What is needed - Only the lines from the one containing "1223 Hill Road N." through the end of the listing below belong in your answer; retype them exactly.

Exercise inputs -

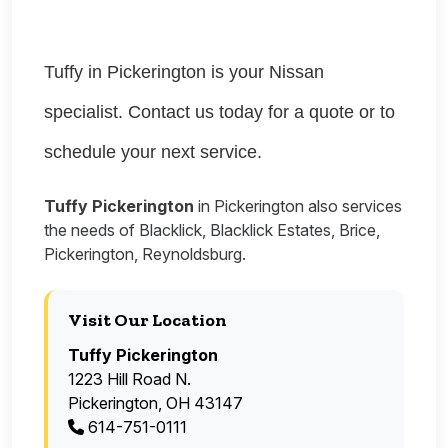
Tuffy in Pickerington is your Nissan
specialist. Contact us today for a quote or to
schedule your next service.
Tuffy Pickerington
in Pickerington also services
the needs of Blacklick, Blacklick Estates, Brice,
Pickerington, Reynoldsburg.
Visit Our Location
Tuffy Pickerington
1223 Hill Road N.
Pickerington, OH 43147
614-751-0111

Answer space -
1223 Hill Road N.
Pickerington, OH 43147
614-751-0111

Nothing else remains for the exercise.